Front-row Seat to the World

Robert English, new director of USC Dornsife’s School of International Relations, believes that visiting various countries can enhance classroom learning. He’s done quite a bit of globetrotting himself.
ByAndrew Good

There’s no learning experience quite like getting out of the classroom — especially when the focus is on global politics. For Robert English, incoming director of USC Dornsife’s School of International Relations, embracing that type of learning one day found himself riding in an armored personnel carrier, stolen from the Soviet Union and carrying a group of militia men from Armenia.

The group was heading into the mountains on the Azerbaijani border during a period of violent ethnic cleansing, and something was rattling in a box in the middle of the vehicle. When the din became irritating enough, English asked what was causing it.

“A guy with a Kalashnikov [rifle] opens it, and inside is a hand grenade banging around,” English said. “I asked, ‘Isn’t that dangerous?’ And they said, ‘Not if the pin is in it.’… That scared me more than all the guns and bandoliers.”

English, professor of international relations with a background in Sovietology in USC Dornsife, spent several years in Russia while conducting research for his Ph.D. He arrived there in the late 1980s, just as perestroika was beginning to produce sweeping reforms — all the more reason for him to tag along with his wife, a journalist working for Time and Newsweek.

“When she was interviewing some armed group or a president, why was I going to sit in the archives? No way,” he said.

English has shared that zest for international affairs with his students for 10 years, and he hopes to inspire more of it as director of the School of International Relations, a popular destination for USC students.

At any given time, according to English, there are about 800 international relations majors in the USC Dornsife department, which offers the International Relations in Global Business degree, a joint undergraduate major with the USC Marshall School of Business, and Problems Without Passports (PWP), a program that gives students the opportunity to study global affairs in various corners of the world.

This past summer, English and Steven Lamy, USC Dornsife’s vice dean of academic programs and creator of the PWP program, took students to the Arctic Circle. After meeting with diplomats, scientists and indigenous peoples, the students wrote up policy briefs based on what they learned.

“The school’s in good shape, and we’re going to make it better,” English said.
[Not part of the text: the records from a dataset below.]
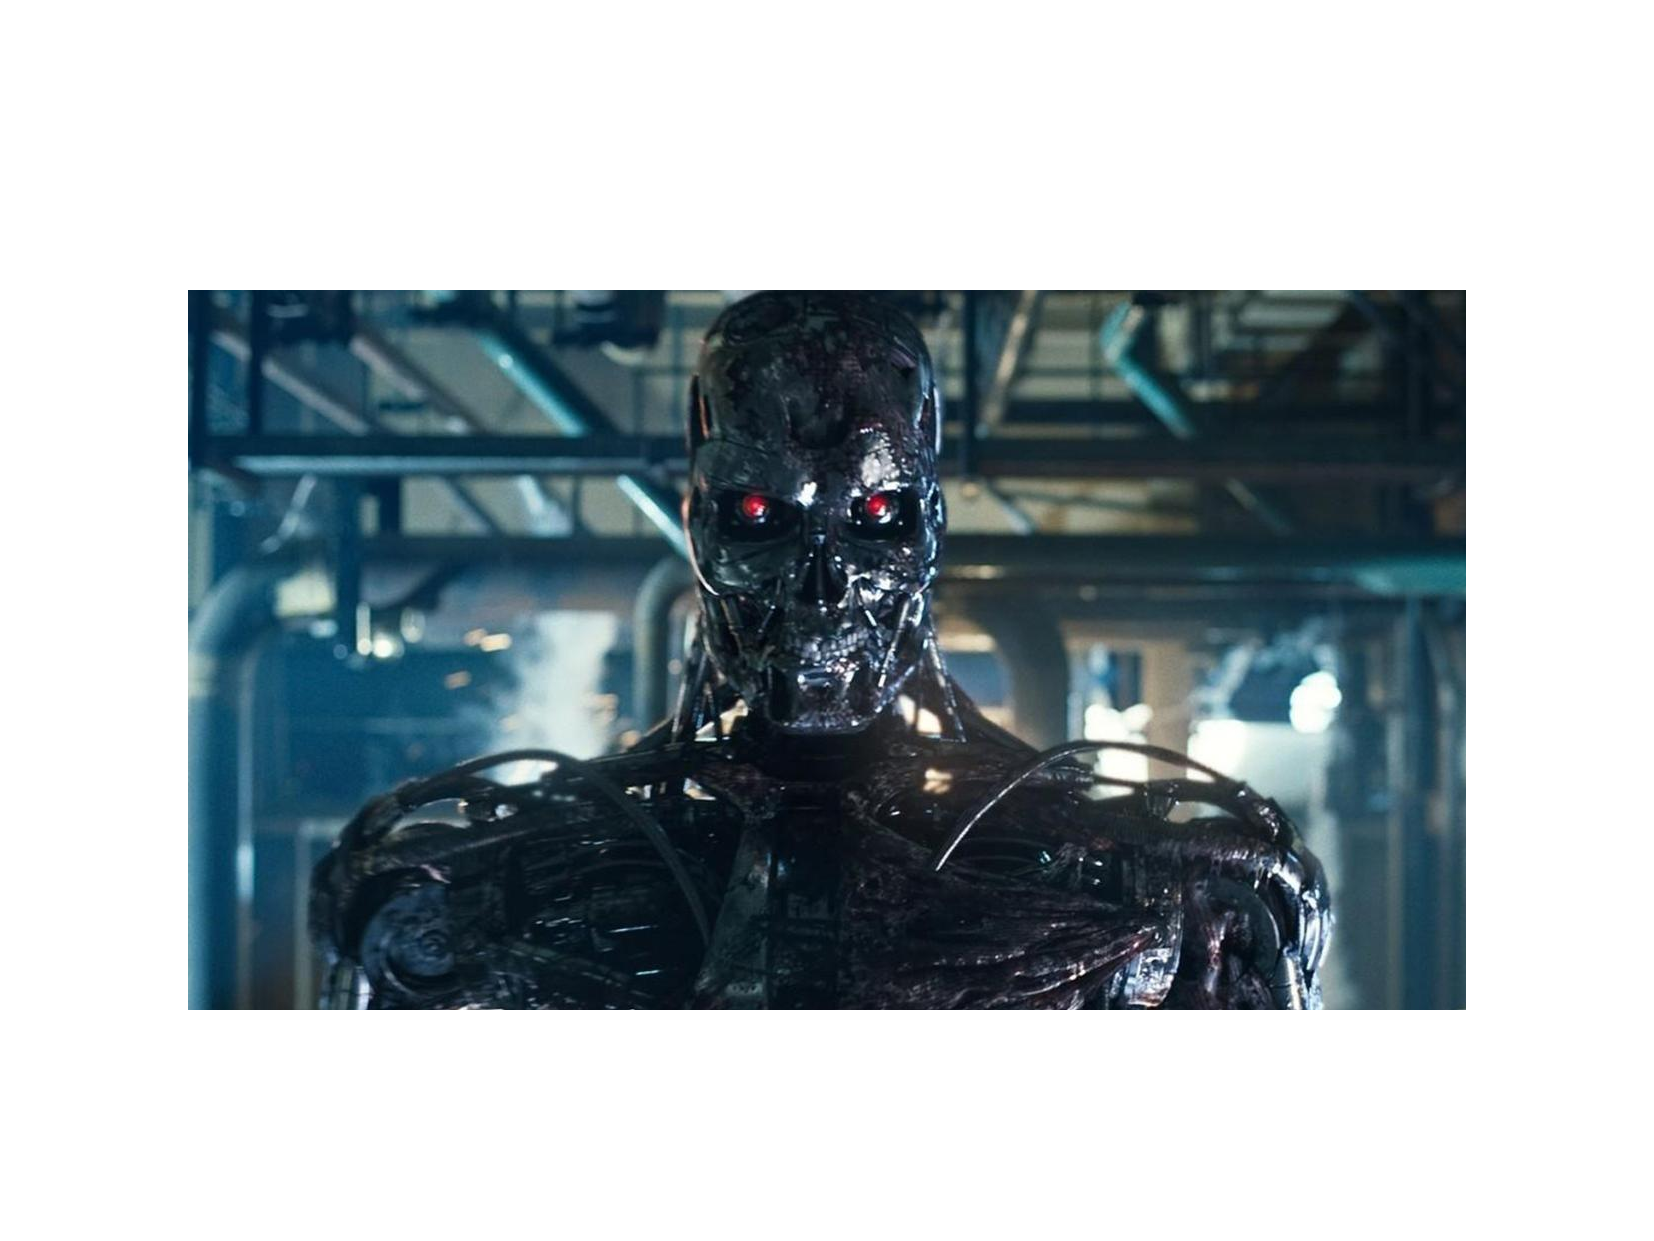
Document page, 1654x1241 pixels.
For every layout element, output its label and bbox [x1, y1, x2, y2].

picture [188, 290, 1466, 1010]
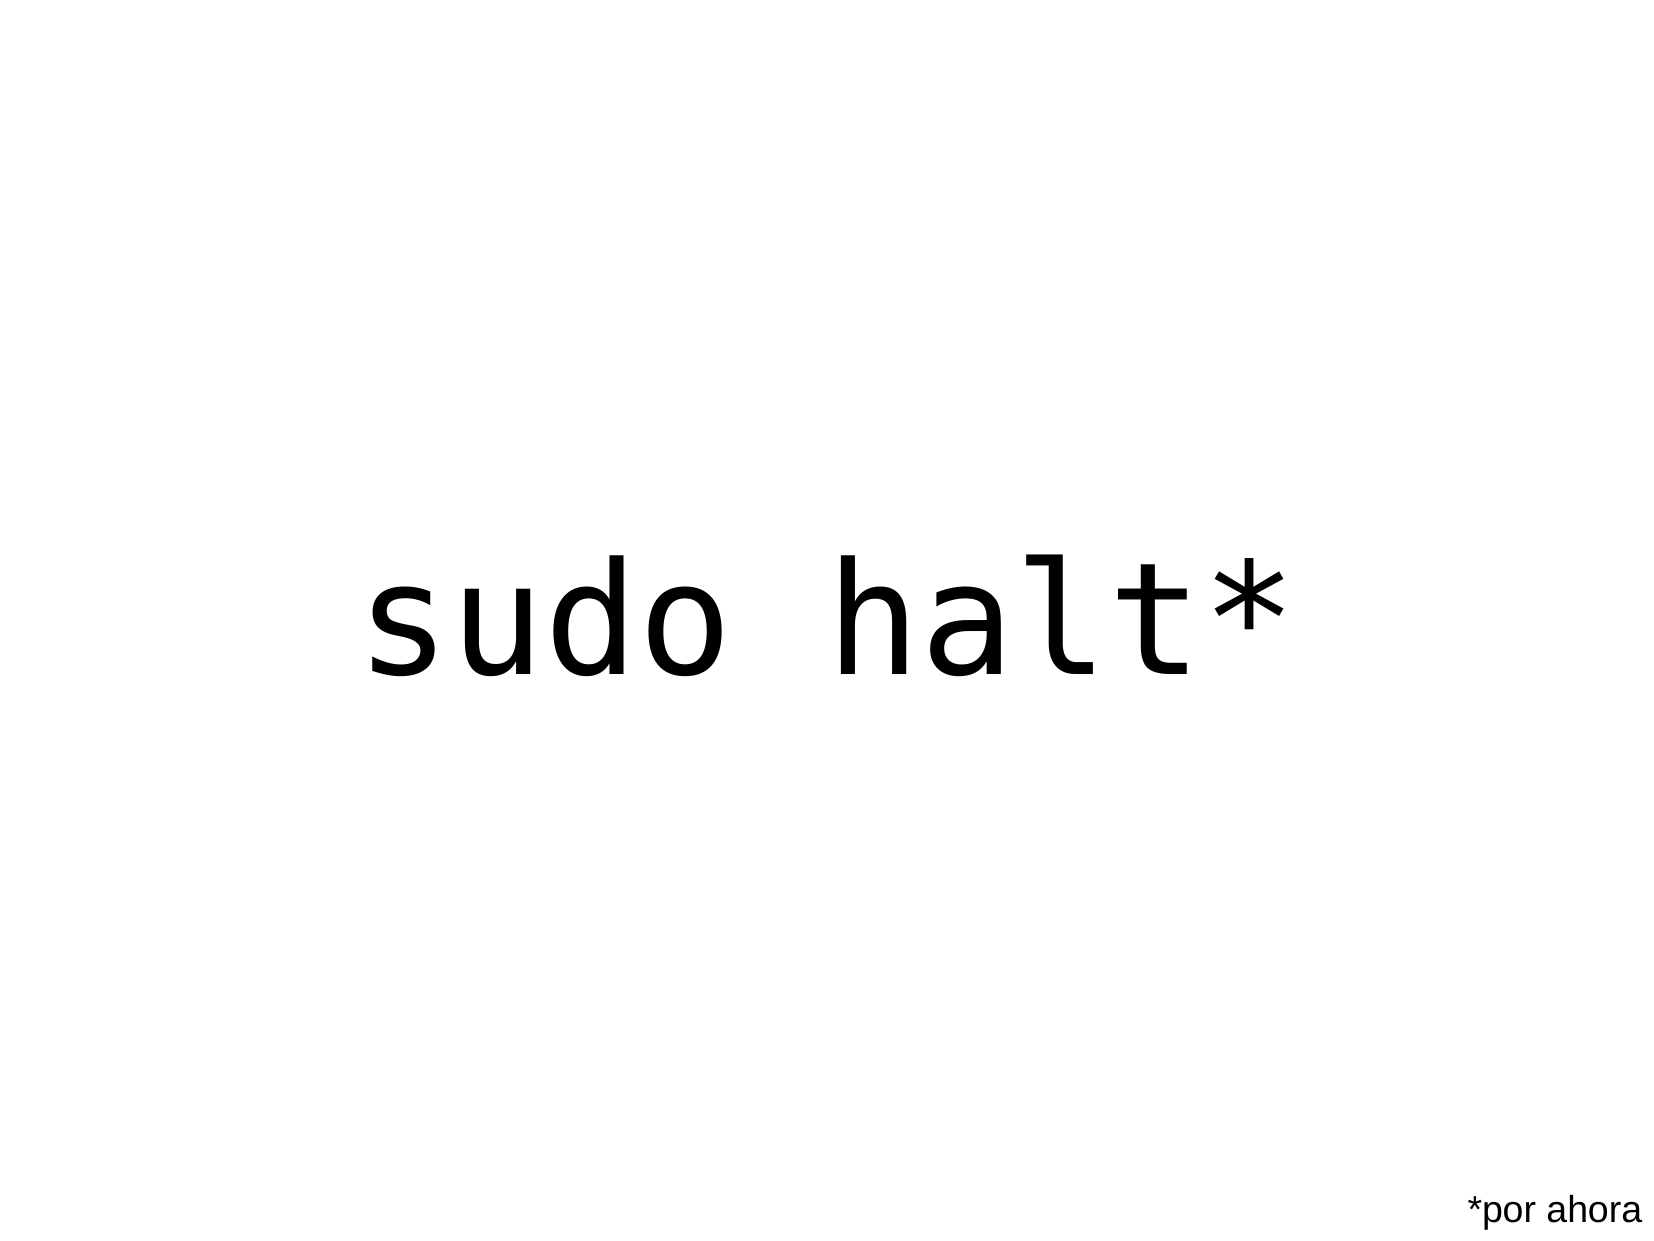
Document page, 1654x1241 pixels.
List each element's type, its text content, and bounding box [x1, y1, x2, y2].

text_box *por ahora [1452, 1181, 1654, 1238]
text_box sudo halt* [341, 521, 1312, 719]
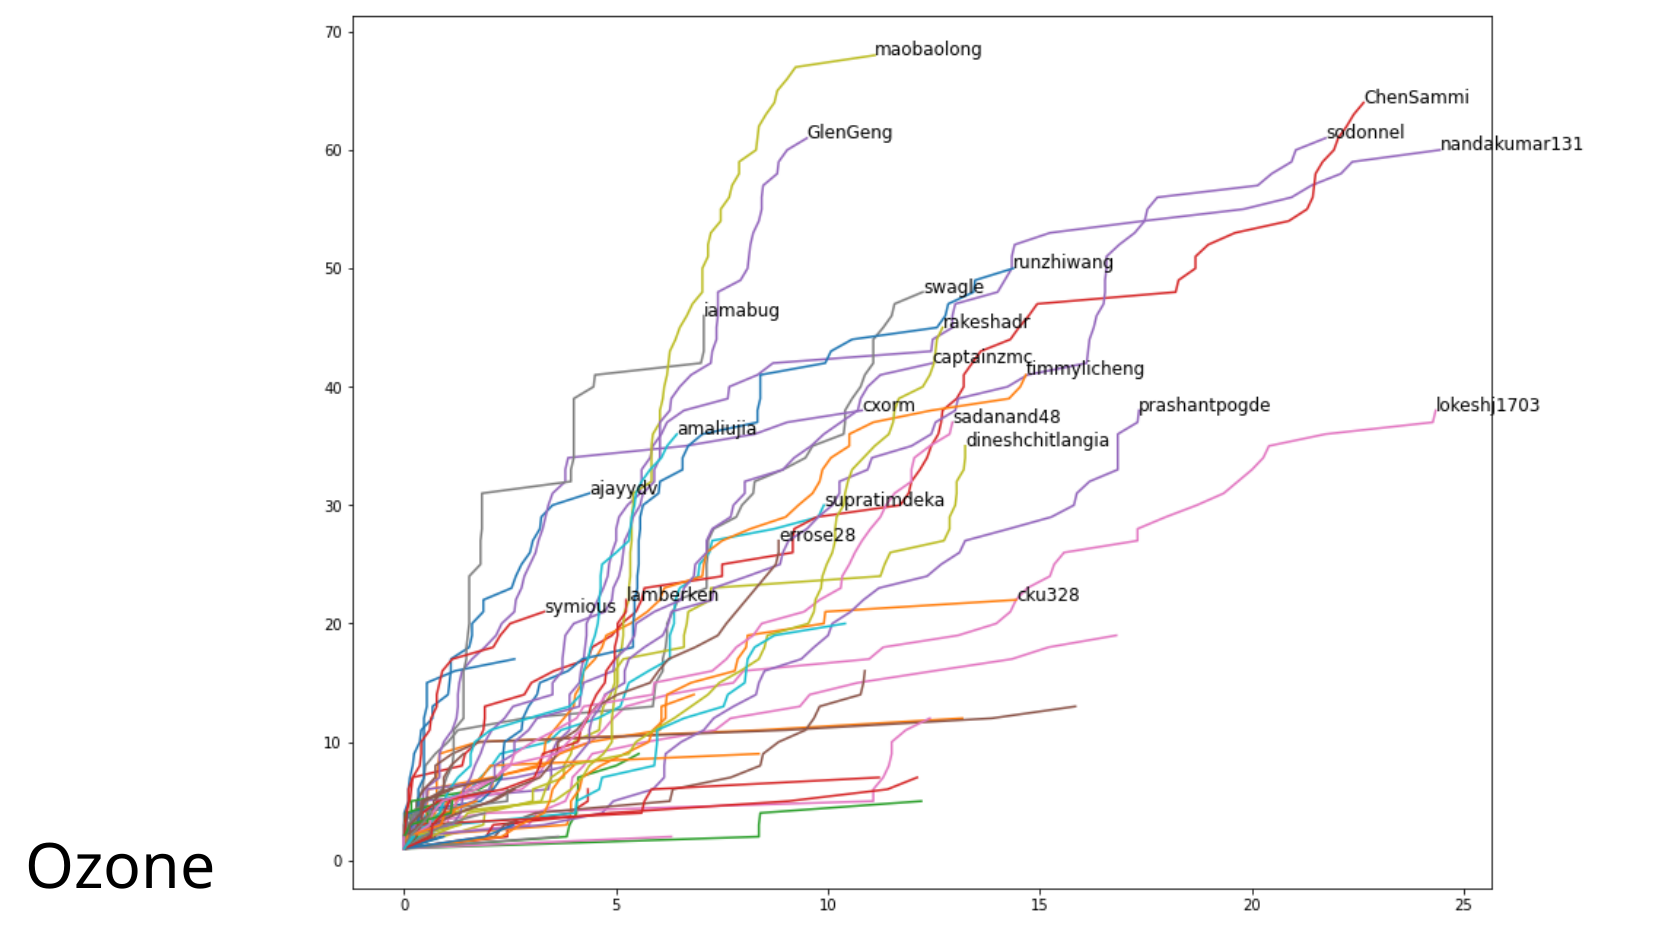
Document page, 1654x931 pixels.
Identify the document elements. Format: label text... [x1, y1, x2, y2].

picture [309, 0, 1604, 931]
list Ozone [25, 821, 309, 907]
The School of International Relations is adding the “Director’s Series on Theory and Practice,” a speaker’s series featuring accomplished professionals who will speak about their work. The lectures will be open to undergraduates and graduate students, part of a new emphasis on mentorship that helps undergrads prepare for life after college.

The school is also fostering more partnerships, such as one with the environmental studies program. “We have more and more students interested in both fields, so it makes sense,” said English, who noted that classes on climate change and global public health have generated a lot of buzz.

The school’s ultimate aim is inspiring students to study the changing world.

English’s own inspiration led him to witness the unexpected thaw of the Cold War just as the Soviet Union was fracturing. Stories pour out of him — of tanks in the streets of Moscow as party hardliners staged a final coup to preserve the country; of meetings with former Soviet leader Mikhail Gorbachev, about whom English is writing a biography; and watching as the first free elections were held in Georgia and Armenia.

Being there, he said, taught him how to talk about these events with passion and verisimilitude.

“It just wasn’t the same if you weren’t there or didn’t experience some of it,” English said. “It helps not to have just read about it from books. To see how people behaved in a crisis and what really motivated them — that cures you for life from any simple explanations.”